The tribal households shifted among the holdings.
This curious geometrical arrangement or classification of tyddyns and trevs, with an equal area of land to each, is at first sight entirely inconsistent with the division of the family land among the heirs of the holder, inasmuch as the great grandchildren when they divided the original family holding must, one would suppose, have held smaller shares than their great [p205] grandfather. And there is only one answer to this. It would have been so if the tribe, and the families composing it, were permanently fixed and settled on the same land, and pursuing a regular agriculture, with an increasing population within certain boundaries. But the Welsh were still a pastoral people, and, as we shall see when we come to examine the Irish tribal system, while the homesteads and land divisions were fixed, the occupants were shifted about by the chiefs from time to time, each sept, or clan, or family receiving at each rearrangement a certain number of tyddyns or homesteads, according to certain tribal rules of blood relationship of a very intricate character.
This permanence of the geographical divisions and homesteads, and shifting of the tribal households whenever occasion required it, was only possible with a pastoral and scanty population. Long before the fourteenth century the households were settled in their homesteads, geometrical regularity had ceased, and the land was divided and subdivided into irregular fractions. This is the state of things disclosed in the Record of Carnarvon. But in the tenth century, according to the Welsh laws, the old tribal rules were apparently still in force.
The clustering of households the distinctive mark of the tribal system.
Without pretending to have mastered all the details of these obscure tribal arrangements, the point to be noted is that the scattering of the tyddyns all over the country side, and the clustering of them by fours and sixteens, or twelves, into the group which was the unit paying the gwestva or tunc pound, and again into clusters of twelve or thirteen[260] under a [p206] maer, as the unit of civil jurisdiction, were obviously distinctive features arising from the tribal holding of land, and that the system was adopted apparently to facilitate the division of the land among the families in the tribe somewhat in the same way as in the open field system the division of the arable land by turf balks into actual erws facilitated the division of the ploughed land among the contributors to the plough team.

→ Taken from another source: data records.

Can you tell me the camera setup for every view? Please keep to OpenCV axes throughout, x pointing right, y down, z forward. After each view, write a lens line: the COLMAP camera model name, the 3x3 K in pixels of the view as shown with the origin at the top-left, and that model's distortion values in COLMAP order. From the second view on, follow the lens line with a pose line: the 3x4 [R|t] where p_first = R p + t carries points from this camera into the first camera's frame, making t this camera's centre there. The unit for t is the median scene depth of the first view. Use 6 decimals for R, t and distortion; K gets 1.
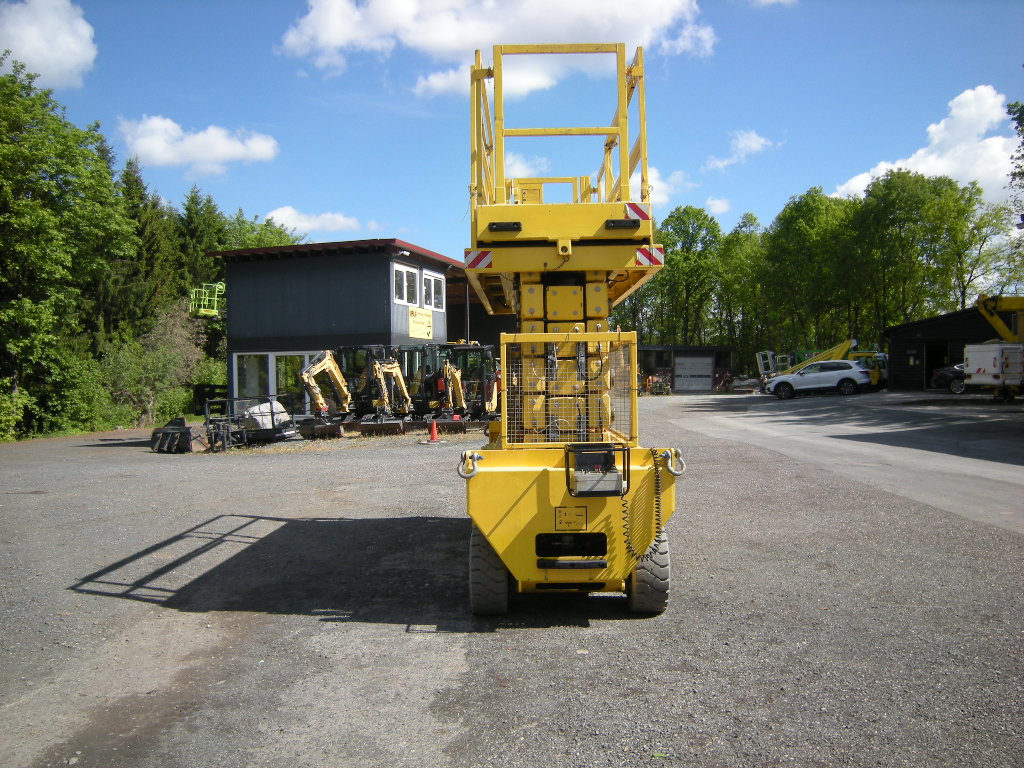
lens RADIAL K [[851.7, 0, 512.0], [0, 851.7, 384.0], [0, 0, 1]] dist [-0.118901, 0.050090]
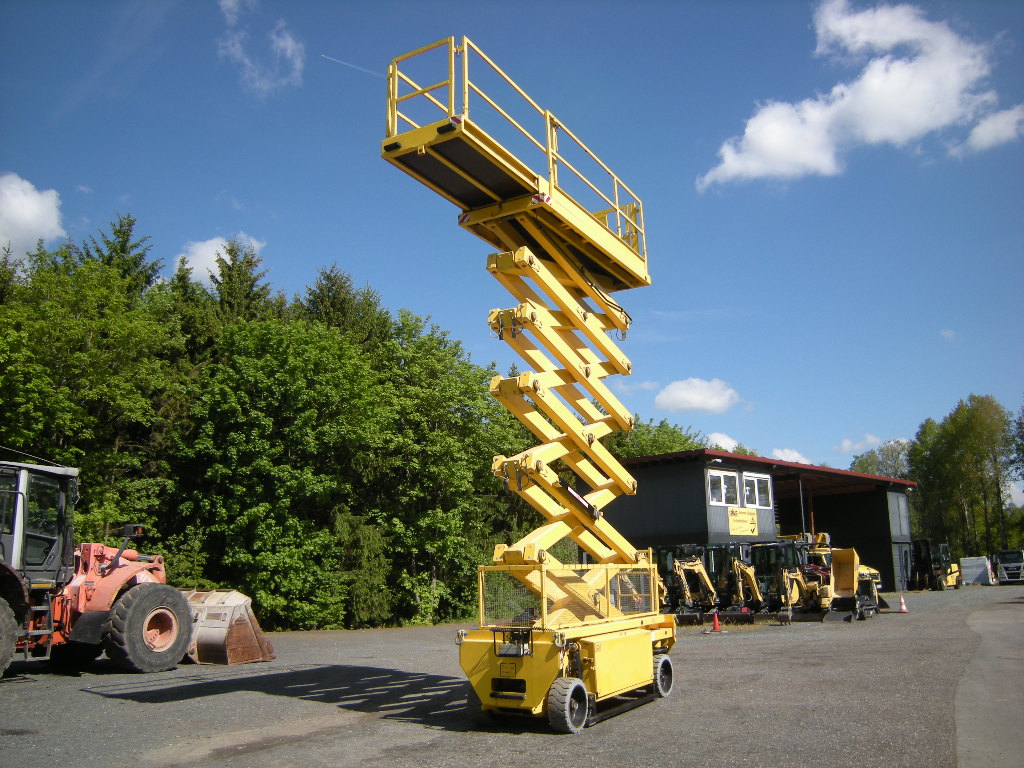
lens RADIAL K [[851.7, 0, 512.0], [0, 851.7, 384.0], [0, 0, 1]] dist [-0.118901, 0.050090]
pose [[0.875437, -0.107051, -0.471329, 0.155947], [0.001414, 0.975727, -0.218987, -0.006851], [0.483331, 0.191043, 0.854338, -0.100659]]
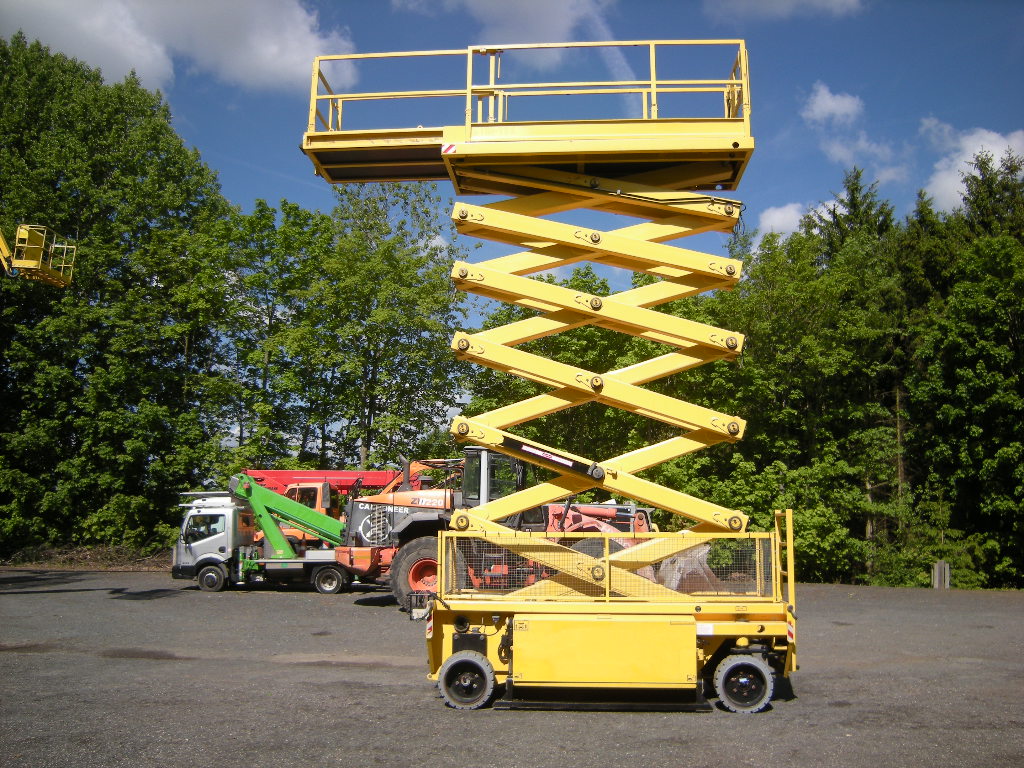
lens RADIAL K [[851.7, 0, 512.0], [0, 851.7, 384.0], [0, 0, 1]] dist [-0.118901, 0.050090]
pose [[-0.065162, -0.147236, -0.986953, 0.305470], [-0.014588, 0.989089, -0.146592, -0.017096], [0.997768, 0.004846, -0.066599, 0.202801]]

Bearing this in mind we may now turn back to the Domesday Survey, and compare its description of the land system of Gwent and Archenfield with the results obtained from the Welsh laws.
In order, however, to make this comparison the Welsh terms must be translated into Latin, otherwise it will be difficult to recognise the trev, and maer, and maenol, and gwestva in the Domesday description.
Latin equivalent of tribal words in the Domesday Survey.
The before-mentioned Latin version of the Dimetian Code, the MS. of which dates from the early thirteenth century, will do this for us.[261]
It translates trev, the unit of the tunc pound, by villa. It takes the Welsh word 'maenol' as equivalent to manor, and indeed it did resemble the Saxon and Norman manor in this, that it was the unit of the jurisdiction of each single steward or villicus of the chief. This officer was called in Welsh the maer, which was translated into the Latin præpositus. He did to some extent resemble the English præpositus, but he differed in this—that instead of being set over the 'trev' or 'villata' of a single manor, [p207] the Welsh maer was, as we have seen, set over a number of 'villas' or trevs—thirteen free trevs or seven taeog-trevs, in Gwent—each free trev of which rendered its 'tunc pound' or 'gwestva,' and each taeog or villein-trev its 'dawn-bwyd' of food.